# Pr



## Suzanne

I see this site has made a leap upwards in it's Alexa ranking wtg Ian. And yes I'm an Alexa ranking junkie.


----------



## ian

It is nowhere near the top 100,000 Good thing I have a looooot of patience


----------



## Suzanne

It will get there  Are you promoting?


----------



## ian

Yes, I am trying a few different things. 
Quite a few of the pages got listed in google yesterday, so I guess that is a start


----------



## AainaalyaA

Suzanne said:
			
		

> I see this site has made a leap upwards in it's Alexa ranking wtg Ian. And yes I'm an Alexa ranking junkie.


how do you do that? being an alexa junkie? or google? keep clicking on the PR thingy?


----------



## Suzanne

I just keep a careful eye on the rankings of sites (mainly mine lol) and check every day  And I'm ashamed to admit I once had a dream about Alexa rankings....


----------



## ian

> And I'm ashamed to admit I once had a dream about Alexa rankings....


Come on share it with us, please....


----------



## Suzanne

Well one Friday I was anxiously awaiting the Alexa ranking updates but it just wasn't happening.
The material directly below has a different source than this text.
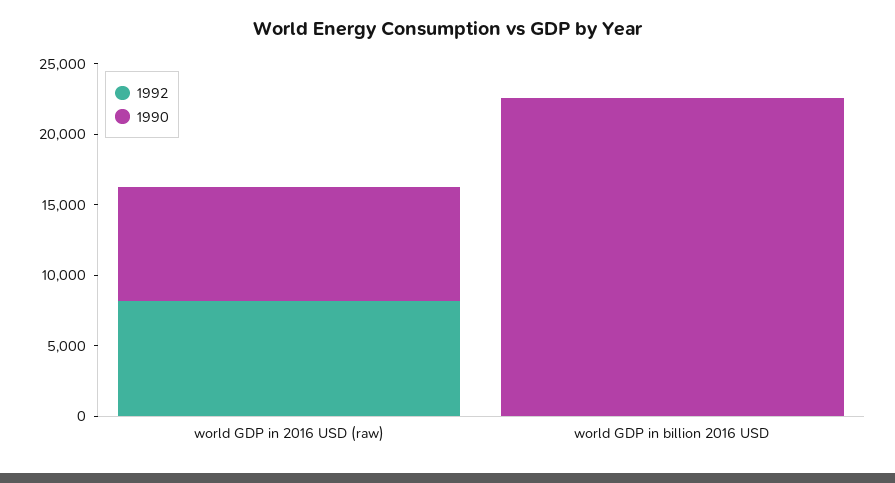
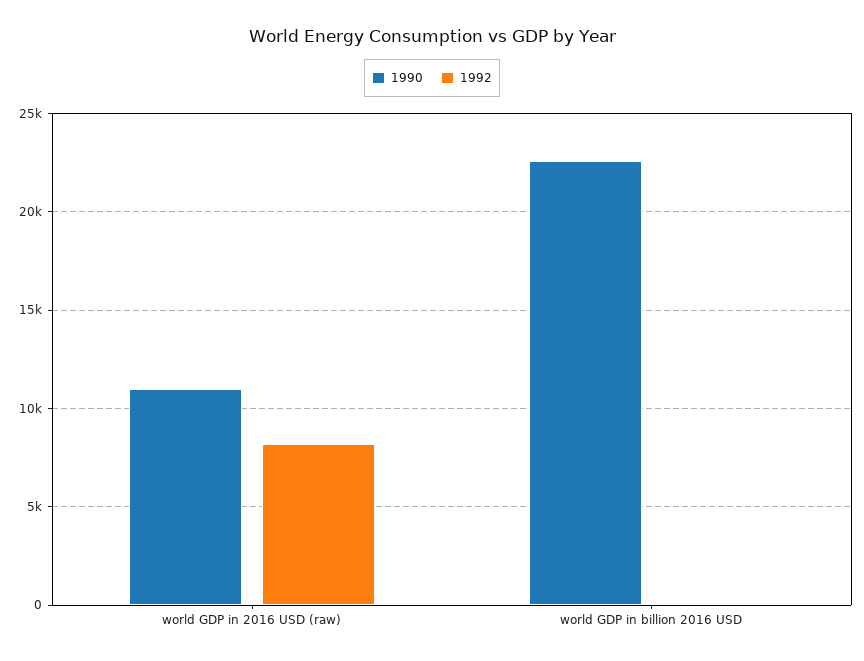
1990, world GDP in 2016 USD (raw): 8000 -> 11000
I fell asleep with my daughter during her nap at lunchtime and had this dream that the rankings have changed and got up and sure enough they had lol.

Christ I'm a geek but what can you do


----------



## ian

I had a dream that I won $7.9 million in the $2 lottery, so every time it gets around the 7 million dollar mark I start buying tickets 
Does alexa update its rankings every Friday?


----------



## [tab]

I had a dream about a chat server I was working on...

I also had a dream about a DVD catalogue web application that I'm planning on starting soon...

I'm geekier than you SuZ


----------



## AainaalyaA

i had a dream, and i'm living proof


----------



## Suzanne

Well I'm very happy to hear I'm not alone in my geekiness and others have dreams about computers too 

Ian, yes Alexa seems to do it's updating Fridays and Mondays although lately it's all over the place so I don't know


----------



## Suzanne

ian said:
			
		

> I had a dream that I won $7.9 million in the $2 lottery, so every time it gets around the 7 million dollar mark I start buying tickets


 Were you really old and grey in your dream?  You never know though, it could happen, unless those things are rigged of corse...


----------



## ian

> Were you really old and grey in your dream?


No I never dream that far into the future....


----------



## ian

When my uncle won the $3 million in lotto, my mum said "people who are unlucky in love are lucky in money..."
So under that rule, I figure I am entitled to over 7 million


----------



## ian

Actually in the dream I came into 7.9 million, not sure whether it was the lottery or some other kind of prize, I mainly remember the cheque.


----------